§ Arbeitsauftrag 1:
Beantworte diese Fragen zum Quelltext:
(a) Um wie viel schrumpfen Leber und Nieren des Murmeltiers?
(b) Wie viele Zentimeter Neuschnee können den Einfluss der Außentemperatur ausschalten?
(c) Von wie vielen auf wie viele Schläge pro Minute fällt der Herzschlag von Fledermäusen?
§ Arbeitsauftrag 2:
Gib den Abschnitt des Quelltexts wortgetreu wieder, der mit den Worten „Die Körpertemperatur sänke“ beginnt und mit „Einfluss der Außentemperatur.“ endet.
-------- Quelltext
Die Körpertemperatur sänke auf weniger als fünf Grad. Atmen würde der Murmelmensch nur etwa alle 30 Sekunden, und sein Herz schlüge pro Minute nur noch etwa siebenmal (ein Zehntel des Üblichen, beim Murmeltier sind es statt 200 lediglich 20 Schläge). Der Körper liefe auf Sparflamme, der Energieverbrauch sänke auf ein Zehntel.

Doch wie der Wiener Biologe Thomas Ruf herausgefunden hat, spart das Murmeltier noch auf andere Weise Energie. Leber und Nieren schrumpfen um ein knappes Drittel, sein Magen-Darm-Trakt um die Hälfte. Aus seinem Schlaf erwacht das Tier durch den Einfluss der Außentemperatur.

Auch andere Tiere haben sich mit Tricks und Kniffen an raues Klima anpassen müssen. Das Alpenschneehuhn legt sich nicht nur ein dichteres und besser isolierendes Winter-Federkleid zu, das sogar die Krallen bedeckt. Bei grimmiger Kälte und zum Schlafen buddelt der Vogel tiefe Löcher in den schützenden Schnee. Schon 20 Zentimeter mächtiger Neuschnee oder 60 Zentimeter dicker Altschnee können den Einfluss der Außentemperatur ausschalten, selbst bei minus 60 Grad. "Die Temperatur am Boden beträgt dann wegen der Wärme aus dem Boden um die null Grad, egal wie kalt die Luft oder die Schneeoberfläche ist", sagt Birgit Ottmer vom Eidgenössischen Institut für Schnee- und Lawinenforschung in Davos.

Viele Nagetiere, Insektenfresser oder Fledermäuse fallen in Winterschlaf. Igel verfügen über einen eingebauten Schutz vor dem Kältetod: Sinkt ihre Körpertemperatur unter etwa vier Grad, fährt ihr Stoffwechsel wieder leicht hoch. Auch bei Fledermäusen läuft im Winter wenig. Ihr Herzschlag fällt von 600 auf nur zehn Schläge pro Minute. Die Körpertemperatur sinkt bei manchen Arten auf unter null Grad.

Trotz des stark gedrosselten Stoffwechsels registrieren die Flattertiere alles, was um sie herum passiert. Sie schlafen nicht, sondern sind eher lethargisch - ein Leben im Stand-by-Modus. Doch werden die Tiere im Quartier gestört, kann sie das töten. Denn zum Aufrappeln benötigen sie viel Energie, die ihnen am Ende des Winterschlafs womöglich fehlt. Selbst ohne Störung kommt es vor, dass der Fettvorrat nicht reicht - dann stirbt die Fledermaus langsam.
----------------
-------- Angezeigte Einträge
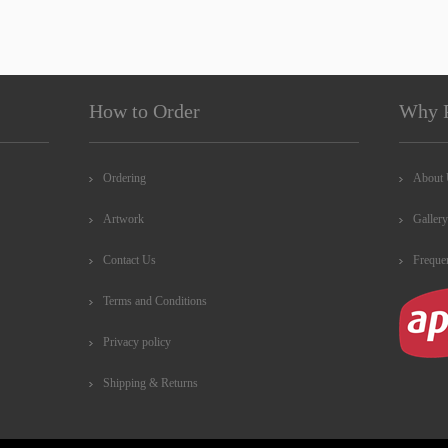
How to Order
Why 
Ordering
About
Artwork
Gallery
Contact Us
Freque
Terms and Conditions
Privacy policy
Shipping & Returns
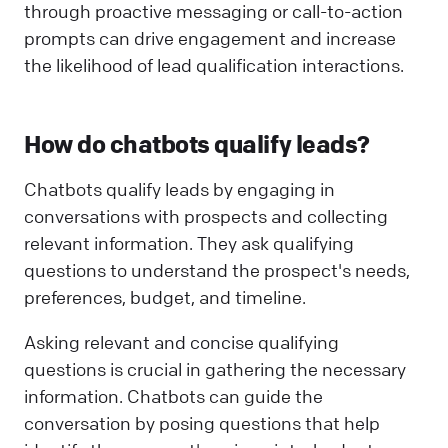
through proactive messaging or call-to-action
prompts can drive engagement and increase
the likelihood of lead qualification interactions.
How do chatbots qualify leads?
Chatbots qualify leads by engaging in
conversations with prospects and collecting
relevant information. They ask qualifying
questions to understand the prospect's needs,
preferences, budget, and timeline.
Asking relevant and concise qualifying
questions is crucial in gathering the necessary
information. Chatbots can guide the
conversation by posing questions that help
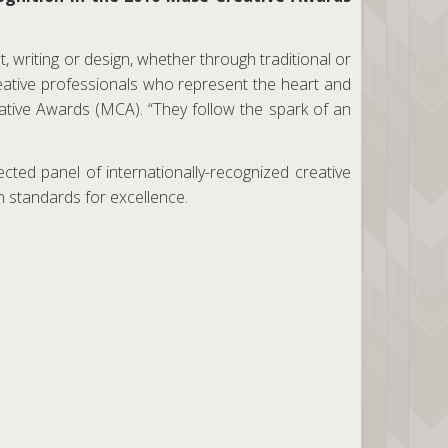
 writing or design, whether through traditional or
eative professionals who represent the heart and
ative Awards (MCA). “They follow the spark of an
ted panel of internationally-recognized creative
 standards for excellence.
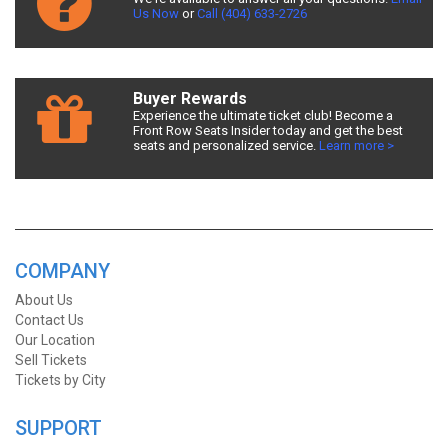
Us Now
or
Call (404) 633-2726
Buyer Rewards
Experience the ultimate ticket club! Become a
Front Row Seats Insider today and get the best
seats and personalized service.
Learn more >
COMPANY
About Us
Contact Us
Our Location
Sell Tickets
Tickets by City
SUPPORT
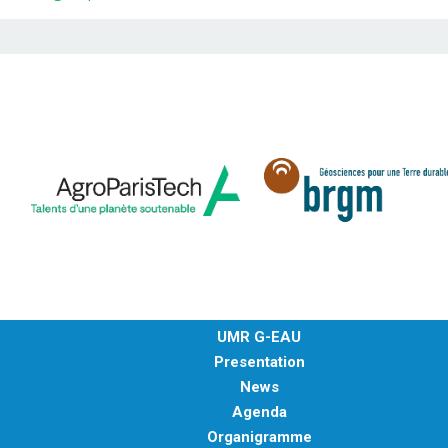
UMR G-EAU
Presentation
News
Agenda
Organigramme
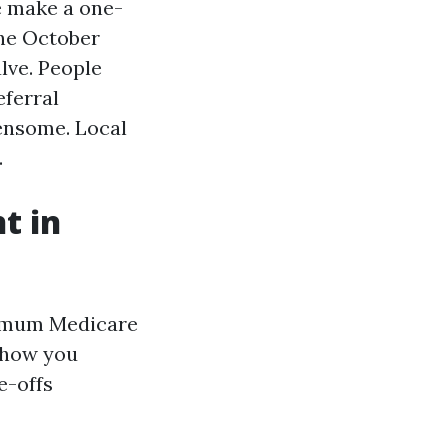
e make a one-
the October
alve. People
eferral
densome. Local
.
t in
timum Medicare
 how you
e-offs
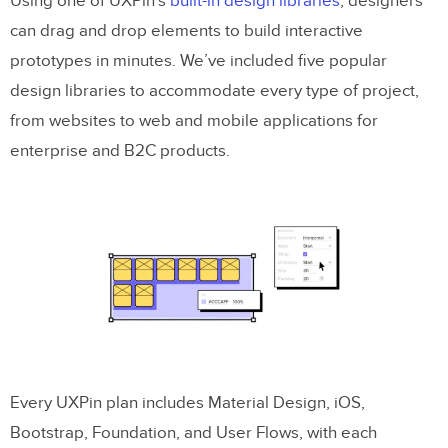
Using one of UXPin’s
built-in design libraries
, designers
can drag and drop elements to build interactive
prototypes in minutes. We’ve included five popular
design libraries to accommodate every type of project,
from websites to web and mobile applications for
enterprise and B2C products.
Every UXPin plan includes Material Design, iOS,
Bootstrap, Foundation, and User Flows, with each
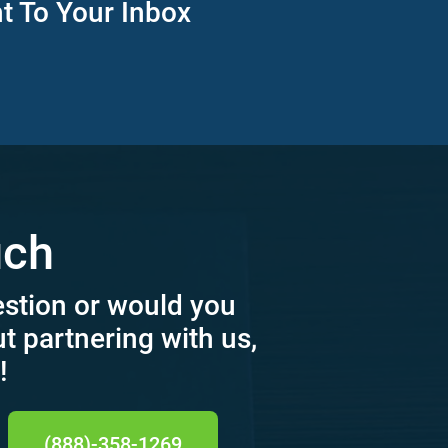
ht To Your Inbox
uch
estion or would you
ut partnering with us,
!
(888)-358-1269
----------------
§ Musterlösung 1:
(a) Um ein knappes Drittel.
(b) 20 Zentimeter.
(c) Von 600 auf zehn Schläge pro Minute.

§ Musterlösung 2:
Die Körpertemperatur sänke auf weniger als fünf Grad. Atmen würde der Murmelmensch nur etwa alle 30 Sekunden, und sein Herz schlüge pro Minute nur noch etwa siebenmal (ein Zehntel des Üblichen, beim Murmeltier sind es statt 200 lediglich 20 Schläge). Der Körper liefe auf Sparflamme, der Energieverbrauch sänke auf ein Zehntel.

Doch wie der Wiener Biologe Thomas Ruf herausgefunden hat, spart das Murmeltier noch auf andere Weise Energie. Leber und Nieren schrumpfen um ein knappes Drittel, sein Magen-Darm-Trakt um die Hälfte. Aus seinem Schlaf erwacht das Tier durch den Einfluss der Außentemperatur.